- **Work instruction**
The records must be retyped exactly, with no pictures included.

- **Extracted information**
=-=-=

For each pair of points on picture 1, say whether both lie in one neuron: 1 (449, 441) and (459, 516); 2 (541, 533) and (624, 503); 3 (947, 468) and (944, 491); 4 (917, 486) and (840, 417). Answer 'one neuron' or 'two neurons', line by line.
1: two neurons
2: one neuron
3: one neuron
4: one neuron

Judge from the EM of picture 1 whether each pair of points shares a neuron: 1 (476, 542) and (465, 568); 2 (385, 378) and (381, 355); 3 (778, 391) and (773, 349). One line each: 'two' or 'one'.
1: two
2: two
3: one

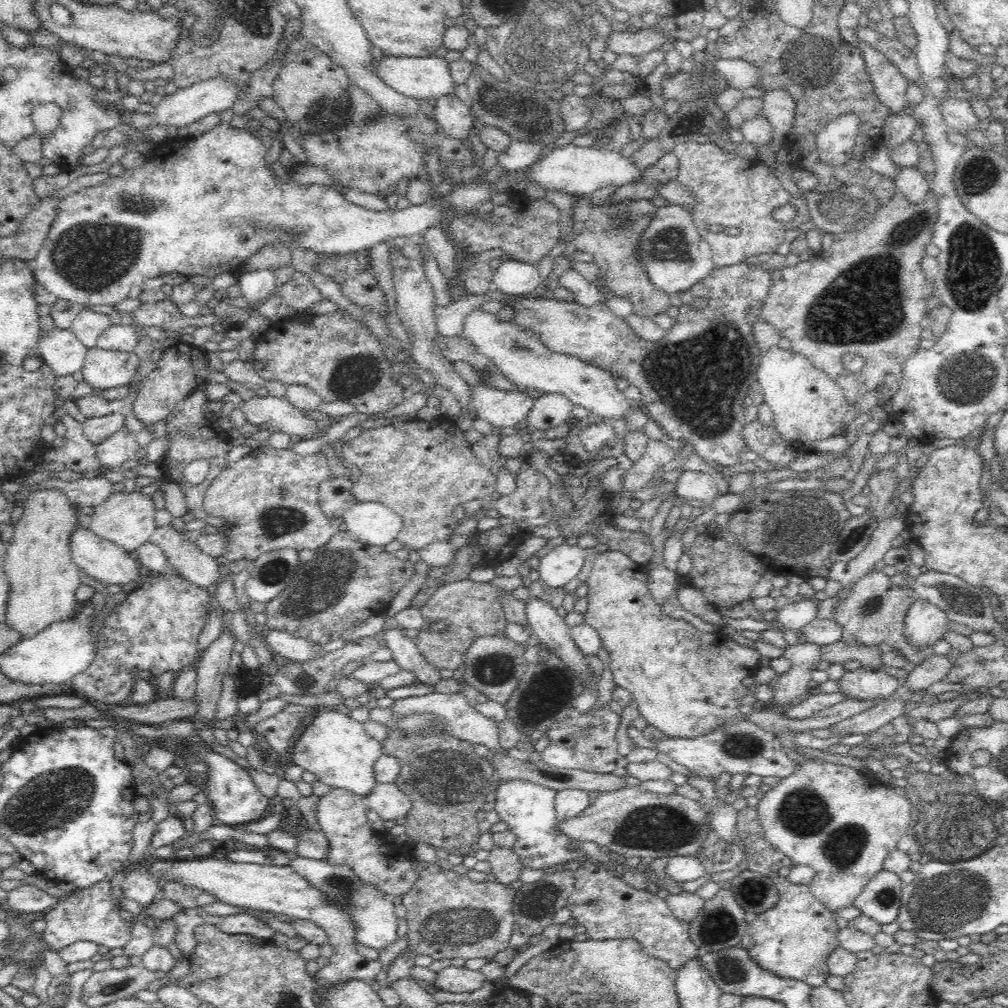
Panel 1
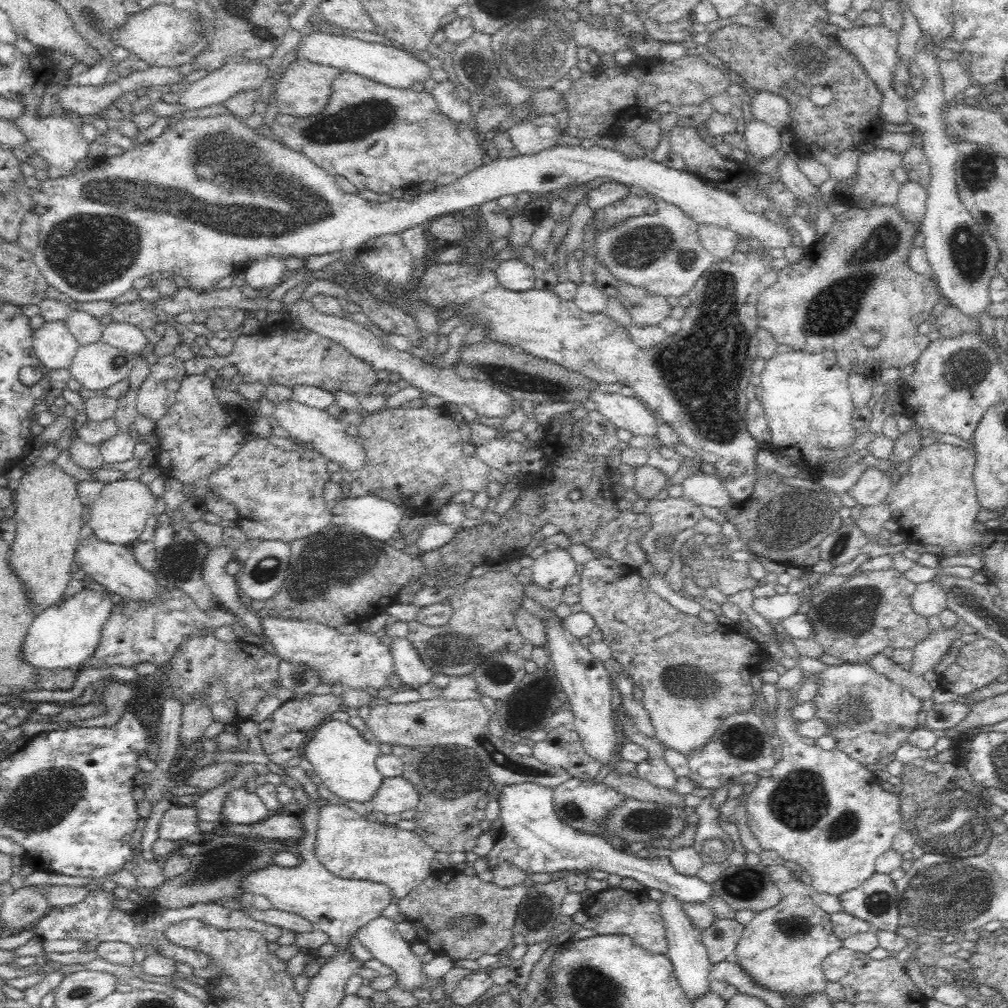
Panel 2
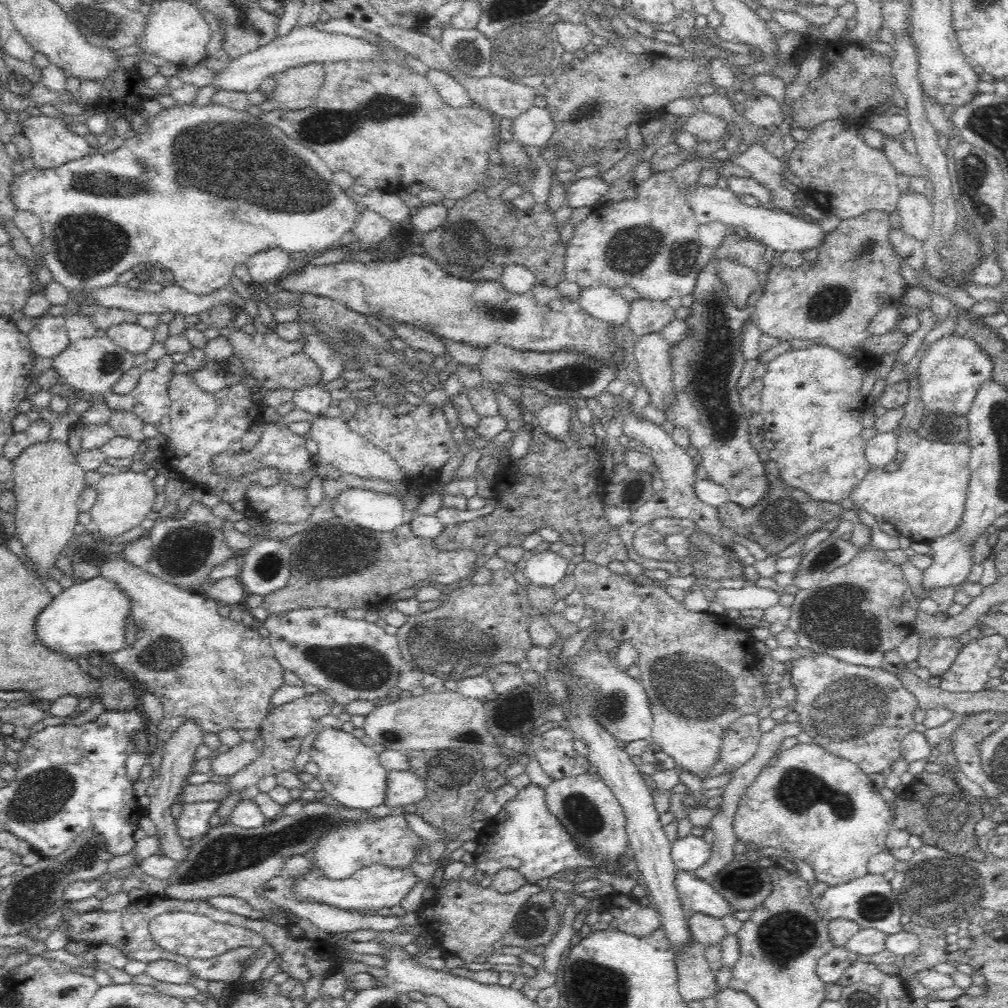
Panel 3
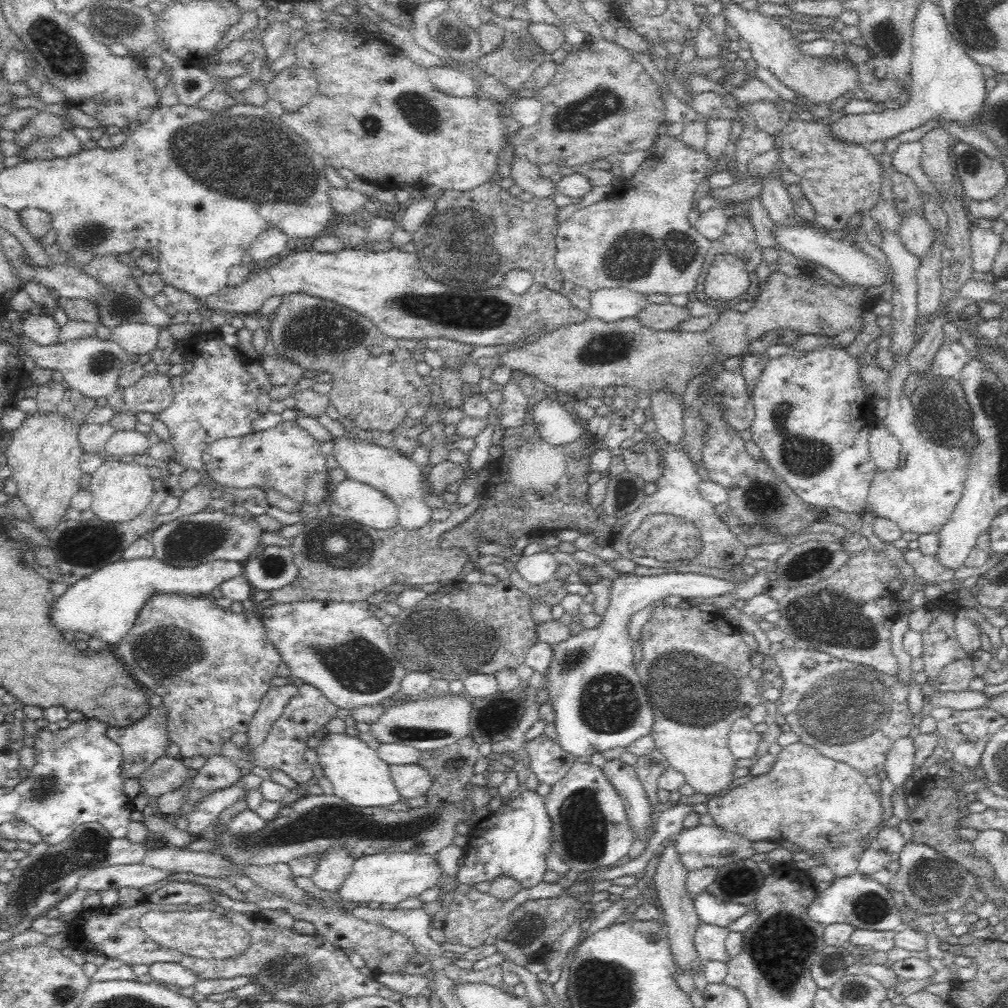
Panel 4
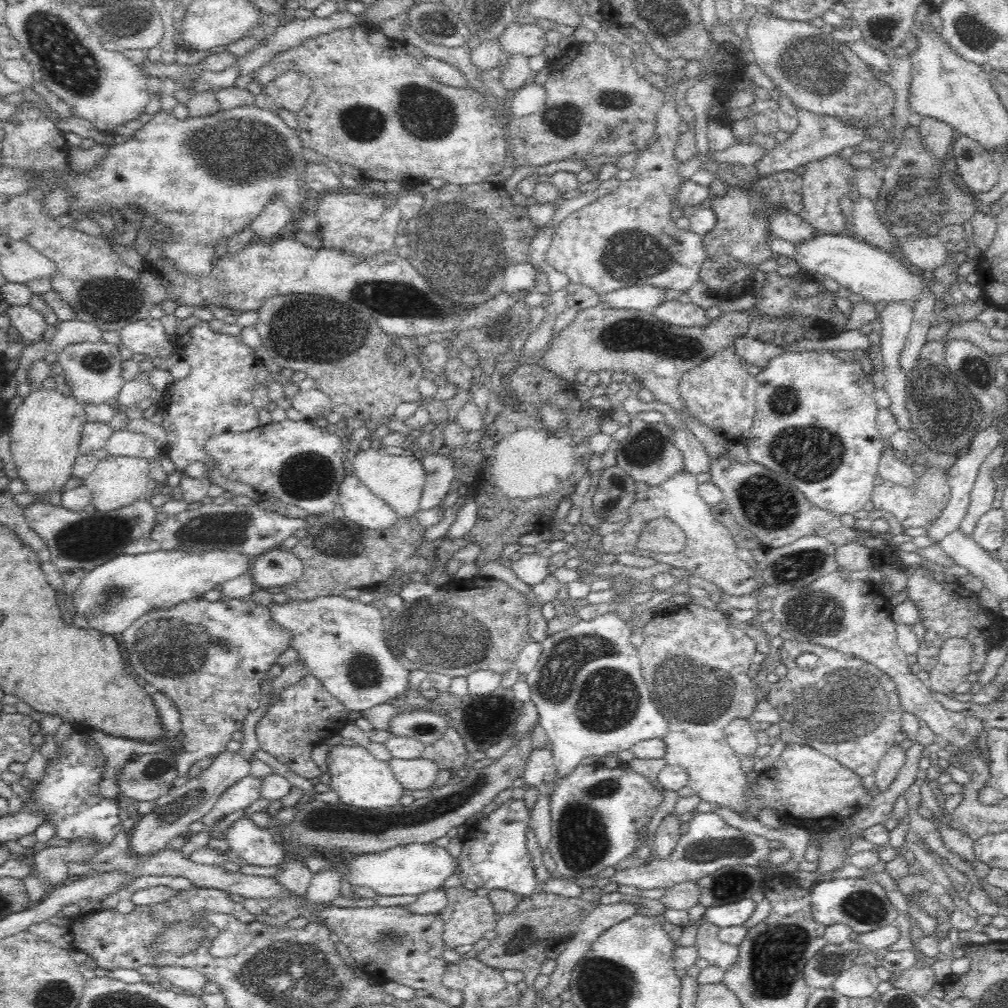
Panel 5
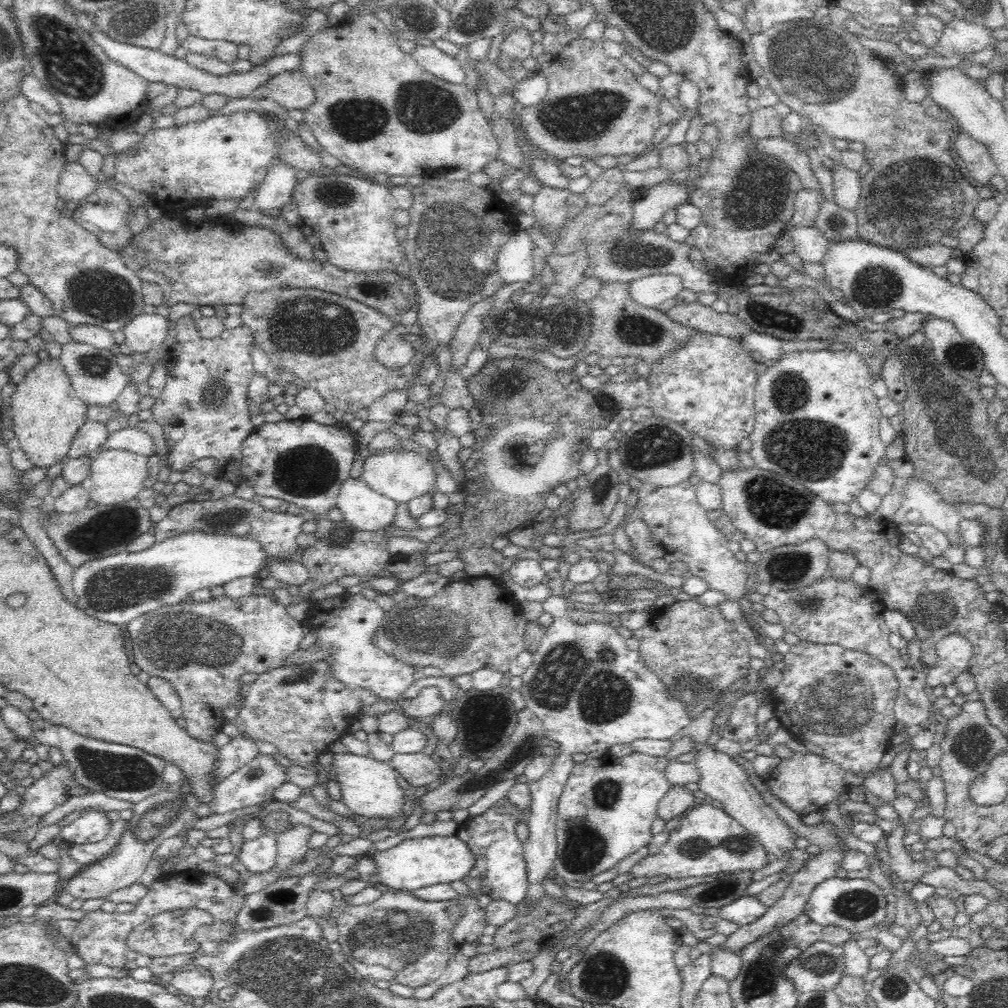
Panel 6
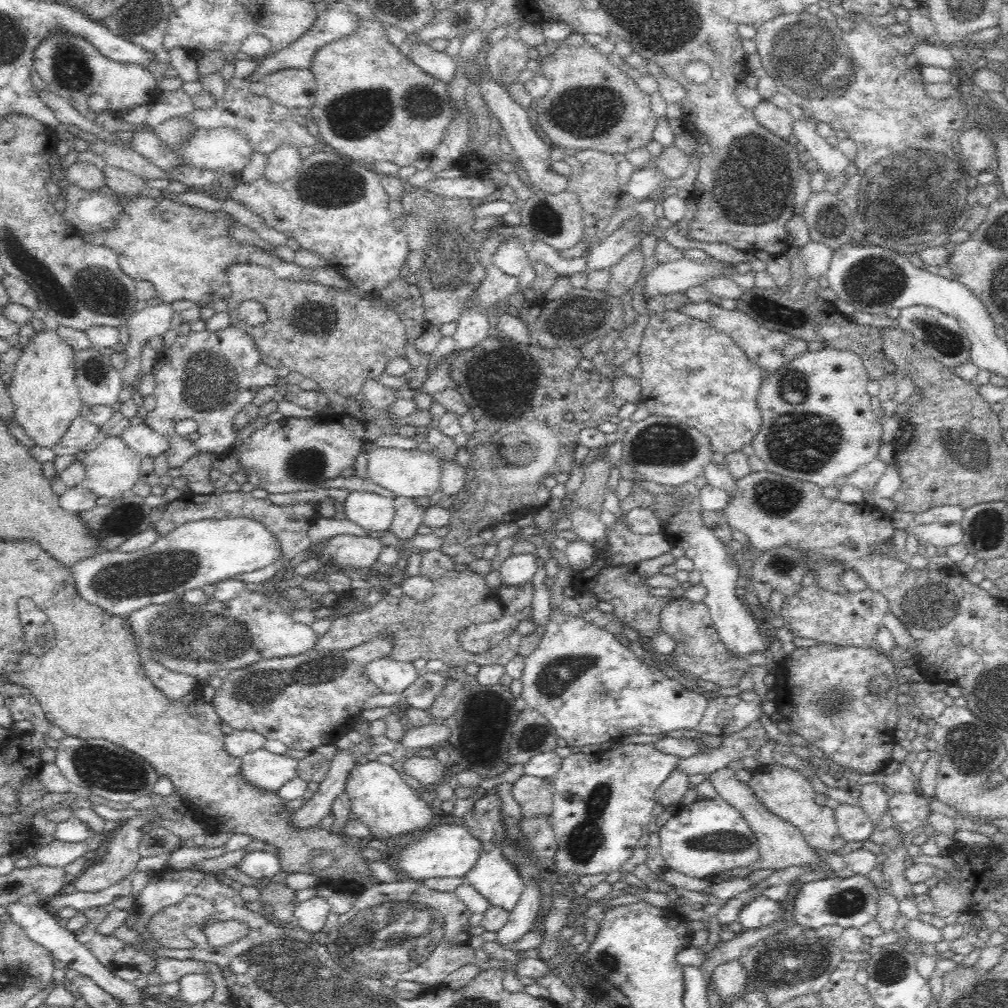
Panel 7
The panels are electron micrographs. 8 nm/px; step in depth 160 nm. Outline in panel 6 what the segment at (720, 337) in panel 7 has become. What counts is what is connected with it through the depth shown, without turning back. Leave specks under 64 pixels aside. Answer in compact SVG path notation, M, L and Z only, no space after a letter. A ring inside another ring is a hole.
M696 331L681 347L651 368L647 379L652 387L649 408L656 417L670 420L714 446L735 449L753 434L753 395L759 371L737 340Z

=-=-=

- **Answer box**
For each pair of points on picture 1, say whether both lie in one neuron: 1 (449, 441) and (459, 516); 2 (541, 533) and (624, 503); 3 (947, 468) and (944, 491); 4 (917, 486) and (840, 417). Answer 'one neuron' or 'two neurons', line by line.
1: two neurons
2: one neuron
3: one neuron
4: one neuron

Judge from the EM of picture 1 whether each pair of points shares a neuron: 1 (476, 542) and (465, 568); 2 (385, 378) and (381, 355); 3 (778, 391) and (773, 349). One line each: 'two' or 'one'.
1: two
2: two
3: one

Panel 1
Panel 2
Panel 3
Panel 4
Panel 5
Panel 6
Panel 7
The panels are electron micrographs. 8 nm/px; step in depth 160 nm. Outline in panel 6 what the segment at (720, 337) in panel 7 has become. What counts is what is connected with it through the depth shown, without turning back. Leave specks under 64 pixels aside. Answer in compact SVG path notation, M, L and Z only, no space after a letter. A ring inside another ring is a hole.
M696 331L681 347L651 368L647 379L652 387L649 408L656 417L670 420L714 446L735 449L753 434L753 395L759 371L737 340Z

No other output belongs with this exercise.